**Gegebener Text:**
- - -
Nahost-Medien Quotenjagd mit Antisemitismus

Etliche Muslime sehen die Mohammed-Karikaturen als Angriff auf den Islam. Dabei sind einige arabische Zeitungen auch nicht zimperlich. Niemand regt sich darüber auf, dass Juden-Hetze in der arabischen Welt zur Norm geworden ist.

Hamburg - Es war das Abbild des Propheten Mohammed, das das Fass zum Überlaufen brachte. Mohammed war mit einem als Bombe mit Zündschnur geformten Turban auf dem Kopf dargestellt worden. Auf der Website der arabisch-europäischen Liga - eine Gruppe, die die Rechte muslimischer Gemeinden in Europa unterstützt - stand daraufhin geschrieben: "Das Problem für uns ist nicht, dass der Prophet abgebildet wurde oder irgendwelche anderen theologischen Bedenken. Es geht darum, dass hier ganze Völker mit mehr als einer Milliarde Muslimen stigmatisiert wurden, indem ihr Symbol als Terrorist, als Größenwahnsinniger, Frauenhasser und Psychopath dargestellt wurde."
- - -
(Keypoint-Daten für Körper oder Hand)
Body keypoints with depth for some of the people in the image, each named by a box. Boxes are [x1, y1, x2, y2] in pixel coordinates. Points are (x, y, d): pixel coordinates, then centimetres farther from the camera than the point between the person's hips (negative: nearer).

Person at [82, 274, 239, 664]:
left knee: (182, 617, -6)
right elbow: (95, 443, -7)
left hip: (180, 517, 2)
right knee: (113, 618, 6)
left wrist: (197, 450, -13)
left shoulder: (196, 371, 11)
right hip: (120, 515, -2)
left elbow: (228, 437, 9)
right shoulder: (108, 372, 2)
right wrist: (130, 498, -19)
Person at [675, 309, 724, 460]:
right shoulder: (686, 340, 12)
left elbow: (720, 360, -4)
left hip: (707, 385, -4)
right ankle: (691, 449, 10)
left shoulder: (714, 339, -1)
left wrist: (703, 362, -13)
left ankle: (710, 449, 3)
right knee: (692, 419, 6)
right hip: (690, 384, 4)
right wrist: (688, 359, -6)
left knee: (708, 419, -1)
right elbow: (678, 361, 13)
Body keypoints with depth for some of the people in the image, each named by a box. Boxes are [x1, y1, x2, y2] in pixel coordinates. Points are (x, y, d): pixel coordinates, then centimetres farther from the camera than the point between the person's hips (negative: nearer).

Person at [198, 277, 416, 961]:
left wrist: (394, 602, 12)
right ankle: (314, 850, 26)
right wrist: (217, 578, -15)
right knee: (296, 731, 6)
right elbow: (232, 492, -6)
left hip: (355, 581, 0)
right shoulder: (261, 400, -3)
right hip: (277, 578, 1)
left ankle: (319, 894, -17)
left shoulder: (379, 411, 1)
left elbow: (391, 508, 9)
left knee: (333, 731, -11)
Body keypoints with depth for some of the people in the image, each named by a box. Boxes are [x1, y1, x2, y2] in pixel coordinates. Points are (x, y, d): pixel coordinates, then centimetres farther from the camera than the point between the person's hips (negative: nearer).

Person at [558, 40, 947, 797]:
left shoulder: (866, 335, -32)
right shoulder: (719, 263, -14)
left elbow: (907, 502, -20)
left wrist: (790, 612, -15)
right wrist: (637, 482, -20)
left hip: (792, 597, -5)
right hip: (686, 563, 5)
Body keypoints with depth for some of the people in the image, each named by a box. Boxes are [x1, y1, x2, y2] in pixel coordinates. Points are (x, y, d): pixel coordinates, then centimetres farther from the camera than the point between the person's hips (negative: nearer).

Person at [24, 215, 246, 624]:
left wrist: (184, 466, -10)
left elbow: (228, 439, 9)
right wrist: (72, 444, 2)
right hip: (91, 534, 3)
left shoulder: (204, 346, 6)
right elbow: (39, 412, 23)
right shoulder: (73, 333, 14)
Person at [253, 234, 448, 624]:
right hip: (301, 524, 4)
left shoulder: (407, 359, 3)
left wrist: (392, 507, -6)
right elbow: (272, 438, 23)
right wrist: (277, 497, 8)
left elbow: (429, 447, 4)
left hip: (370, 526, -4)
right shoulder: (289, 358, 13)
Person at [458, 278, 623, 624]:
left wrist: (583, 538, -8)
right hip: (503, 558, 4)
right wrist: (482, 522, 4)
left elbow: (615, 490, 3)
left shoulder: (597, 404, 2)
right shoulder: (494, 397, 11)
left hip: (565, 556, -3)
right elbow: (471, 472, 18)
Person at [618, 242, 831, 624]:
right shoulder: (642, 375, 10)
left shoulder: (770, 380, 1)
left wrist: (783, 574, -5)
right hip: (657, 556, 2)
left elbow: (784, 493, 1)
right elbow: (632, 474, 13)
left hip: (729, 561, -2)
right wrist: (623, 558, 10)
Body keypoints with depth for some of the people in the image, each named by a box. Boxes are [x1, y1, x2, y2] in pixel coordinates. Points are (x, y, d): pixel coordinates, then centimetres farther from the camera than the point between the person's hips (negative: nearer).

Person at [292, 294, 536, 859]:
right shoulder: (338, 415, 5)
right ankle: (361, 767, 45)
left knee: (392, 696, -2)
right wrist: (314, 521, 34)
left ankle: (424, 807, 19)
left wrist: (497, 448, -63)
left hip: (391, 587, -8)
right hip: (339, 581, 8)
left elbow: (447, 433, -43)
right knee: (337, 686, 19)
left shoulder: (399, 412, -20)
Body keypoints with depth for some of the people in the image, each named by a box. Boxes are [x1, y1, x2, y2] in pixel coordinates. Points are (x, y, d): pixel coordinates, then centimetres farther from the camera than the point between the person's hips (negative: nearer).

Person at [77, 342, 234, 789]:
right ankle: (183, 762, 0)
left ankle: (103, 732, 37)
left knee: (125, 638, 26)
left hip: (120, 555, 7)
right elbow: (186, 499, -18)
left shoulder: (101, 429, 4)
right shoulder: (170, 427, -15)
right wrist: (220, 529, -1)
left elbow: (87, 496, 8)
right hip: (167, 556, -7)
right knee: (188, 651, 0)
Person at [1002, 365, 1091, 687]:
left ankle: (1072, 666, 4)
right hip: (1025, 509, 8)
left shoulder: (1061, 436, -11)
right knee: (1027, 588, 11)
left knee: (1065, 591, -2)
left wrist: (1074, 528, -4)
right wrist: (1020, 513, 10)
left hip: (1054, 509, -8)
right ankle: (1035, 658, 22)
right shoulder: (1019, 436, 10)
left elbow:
- - -
**Aufgabenbeschreibung:**
Kannst du den gesamten Text über Antisemitismus in Nahost-Medien Wort für Wort abschreiben? Die Zeilen sind hierfür ohne Belang.

**Ergebnis der Aufgabe:**
Nahost-Medien Quotenjagd mit Antisemitismus

Etliche Muslime sehen die Mohammed-Karikaturen als Angriff auf den Islam. Dabei sind einige arabische Zeitungen auch nicht zimperlich. Niemand regt sich darüber auf, dass Juden-Hetze in der arabischen Welt zur Norm geworden ist.

Hamburg - Es war das Abbild des Propheten Mohammed, das das Fass zum Überlaufen brachte. Mohammed war mit einem als Bombe mit Zündschnur geformten Turban auf dem Kopf dargestellt worden. Auf der Website der arabisch-europäischen Liga - eine Gruppe, die die Rechte muslimischer Gemeinden in Europa unterstützt - stand daraufhin geschrieben: "Das Problem für uns ist nicht, dass der Prophet abgebildet wurde oder irgendwelche anderen theologischen Bedenken. Es geht darum, dass hier ganze Völker mit mehr als einer Milliarde Muslimen stigmatisiert wurden, indem ihr Symbol als Terrorist, als Größenwahnsinniger, Frauenhasser und Psychopath dargestellt wurde."